ECLI:NL:RBDHA:2013:BZ5334
Rechtbank Den Haag
- Eerste aanleg - meervoudig
- Rechtspraak.nl
WSNP-verzoek en behandeling na faillissementstoestand
In deze zaak heeft de Rechtbank Den Haag op 5 maart 2013 uitspraak gedaan in een verzoek tot toelating tot de schuldsaneringsregeling (WSNP) van verzoeker, die eerder in staat van faillissement was verklaard. Tijdens de behandeling van het faillissementsrekest op 4 december 2012 heeft verzoeker, Rijgersberg, subsidiair verzocht om toelating tot de WSNP. Het verzoekschrift was echter onvolledig en voldeed niet aan de vereisten zoals gesteld in het Procesreglement verzoekschriftprocedures insolventiezaken. De rechtbank constateerde dat de naam van de verzoeker niet correct was ingevuld en dat het verzoekschrift niet op de juiste wijze was ingediend.

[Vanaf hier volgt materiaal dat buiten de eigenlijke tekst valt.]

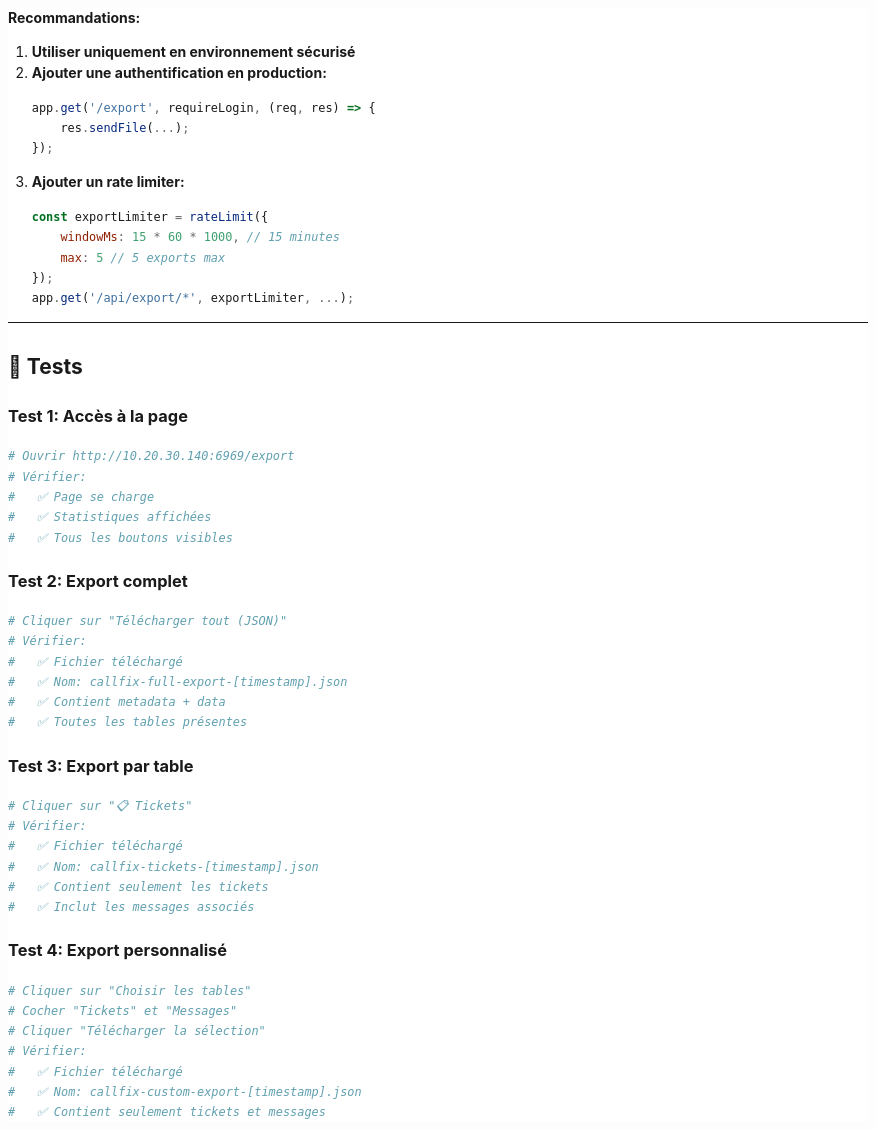 **Recommandations:**
1. **Utiliser uniquement en environnement sécurisé**
2. **Ajouter une authentification en production:**
   ```javascript
   app.get('/export', requireLogin, (req, res) => {
       res.sendFile(...);
   });
   ```
3. **Ajouter un rate limiter:**
   ```javascript
   const exportLimiter = rateLimit({
       windowMs: 15 * 60 * 1000, // 15 minutes
       max: 5 // 5 exports max
   });
   app.get('/api/export/*', exportLimiter, ...);
   ```

---

## 🧪 Tests

### Test 1: Accès à la page
```bash
# Ouvrir http://10.20.30.140:6969/export
# Vérifier:
#   ✅ Page se charge
#   ✅ Statistiques affichées
#   ✅ Tous les boutons visibles
```

### Test 2: Export complet
```bash
# Cliquer sur "Télécharger tout (JSON)"
# Vérifier:
#   ✅ Fichier téléchargé
#   ✅ Nom: callfix-full-export-[timestamp].json
#   ✅ Contient metadata + data
#   ✅ Toutes les tables présentes
```

### Test 3: Export par table
```bash
# Cliquer sur "📋 Tickets"
# Vérifier:
#   ✅ Fichier téléchargé
#   ✅ Nom: callfix-tickets-[timestamp].json
#   ✅ Contient seulement les tickets
#   ✅ Inclut les messages associés
```

### Test 4: Export personnalisé
```bash
# Cliquer sur "Choisir les tables"
# Cocher "Tickets" et "Messages"
# Cliquer "Télécharger la sélection"
# Vérifier:
#   ✅ Fichier téléchargé
#   ✅ Nom: callfix-custom-export-[timestamp].json
#   ✅ Contient seulement tickets et messages
```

Op 2 januari 2013 werd verzoeker in staat van faillissement verklaard, en tegen dit vonnis heeft hij hoger beroep ingesteld. Het gerechtshof Den Haag heeft de behandeling van het hoger beroep geschorst totdat er een beslissing zou zijn genomen op het verzoek tot toelating tot de WSNP. De rechtbank heeft in haar overwegingen verwezen naar een arrest van de Hoge Raad van 29 januari 2010, waarin werd geoordeeld dat een verzoek tot toepassing van de WSNP mogelijk is zolang de behandeling van het faillissementsverzoek nog niet is gesloten.

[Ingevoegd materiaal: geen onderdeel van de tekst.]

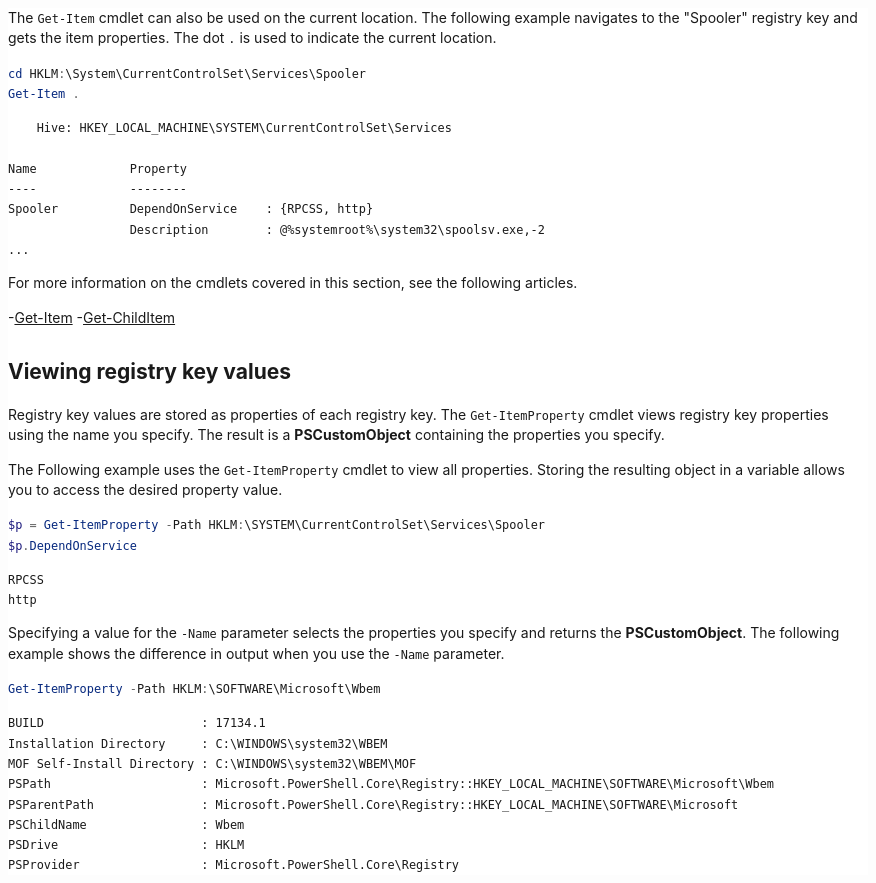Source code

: The `Get-Item` cmdlet can also be used on the current location. The following
example navigates to the "Spooler" registry key and gets the item properties.
The dot `.` is used to indicate the current location.

```powershell
cd HKLM:\System\CurrentControlSet\Services\Spooler
Get-Item .
```

```Output
    Hive: HKEY_LOCAL_MACHINE\SYSTEM\CurrentControlSet\Services

Name             Property
----             --------
Spooler          DependOnService    : {RPCSS, http}
                 Description        : @%systemroot%\system32\spoolsv.exe,-2
...
```

For more information on the cmdlets covered in this section, see the following
articles.

-[Get-Item][10]
-[Get-ChildItem][09]

## Viewing registry key values

Registry key values are stored as properties of each registry key. The
`Get-ItemProperty` cmdlet views registry key properties using the name you
specify. The result is a **PSCustomObject** containing the properties you
specify.

The Following example uses the `Get-ItemProperty` cmdlet to view all
properties. Storing the resulting object in a variable allows you to access
the desired property value.

```powershell
$p = Get-ItemProperty -Path HKLM:\SYSTEM\CurrentControlSet\Services\Spooler
$p.DependOnService
```

```output
RPCSS
http
```

Specifying a value for the `-Name` parameter selects the properties you
specify and returns the **PSCustomObject**.  The following example shows
the difference in output when you use the `-Name` parameter.

```powershell
Get-ItemProperty -Path HKLM:\SOFTWARE\Microsoft\Wbem
```

```Output
BUILD                      : 17134.1
Installation Directory     : C:\WINDOWS\system32\WBEM
MOF Self-Install Directory : C:\WINDOWS\system32\WBEM\MOF
PSPath                     : Microsoft.PowerShell.Core\Registry::HKEY_LOCAL_MACHINE\SOFTWARE\Microsoft\Wbem
PSParentPath               : Microsoft.PowerShell.Core\Registry::HKEY_LOCAL_MACHINE\SOFTWARE\Microsoft
PSChildName                : Wbem
PSDrive                    : HKLM
PSProvider                 : Microsoft.PowerShell.Core\Registry
```


[01]: /dotnet/api/microsoft.win32.registrykey
[02]: /dotnet/api/system.management.automation.pscustomobject
[03]: /windows/desktop/sysinfo/structure-of-the-registry
[04]: about_Providers.md
[05]: xref:Microsoft.PowerShell.Management.Clear-Item
[06]: xref:Microsoft.PowerShell.Management.Clear-ItemProperty
[07]: xref:Microsoft.PowerShell.Management.Copy-Item
[08]: xref:Microsoft.PowerShell.Management.Copy-ItemProperty
[09]: xref:Microsoft.PowerShell.Management.Get-ChildItem
[10]: xref:Microsoft.PowerShell.Management.Get-Item
[11]: xref:Microsoft.PowerShell.Management.Get-ItemProperty
[12]: xref:Microsoft.PowerShell.Management.Get-ItemPropertyValue
[13]: xref:Microsoft.PowerShell.Management.Get-Location
[14]: xref:Microsoft.PowerShell.Management.Invoke-Item
[15]: xref:Microsoft.PowerShell.Management.Move-Item
[16]: xref:Microsoft.PowerShell.Management.Move-ItemProperty
[17]: xref:Microsoft.PowerShell.Management.New-Item
[18]: xref:Microsoft.PowerShell.Management.New-ItemProperty
[19]: xref:Microsoft.PowerShell.Management.Remove-Item
[20]: xref:Microsoft.PowerShell.Management.Remove-ItemProperty
[21]: xref:Microsoft.PowerShell.Management.Set-Item
[22]: xref:Microsoft.PowerShell.Management.Set-ItemProperty
[23]: xref:Microsoft.PowerShell.Management.Set-Location
[24]: xref:Microsoft.PowerShell.Security.Get-Acl
[25]: xref:Microsoft.PowerShell.Security.Set-Acl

De rechtbank heeft uiteindelijk geoordeeld dat, nu het faillissement was uitgesproken, verzoeker niet meer kon verzoeken om toelating tot de WSNP via een regulier verzoek op grond van artikel 284 van de Faillissementswet. De rechtbank heeft het verzoek van verzoeker dan ook afgewezen en hem niet-ontvankelijk verklaard in zijn verzoek. Deze beslissing is genomen in het licht van de faillissementstoestand van verzoeker, die voortduurt, en de rechtbank heeft benadrukt dat alleen onder specifieke omstandigheden, zoals vernietiging van het faillissement, een verzoek tot toelating tot de WSNP mogelijk zou zijn.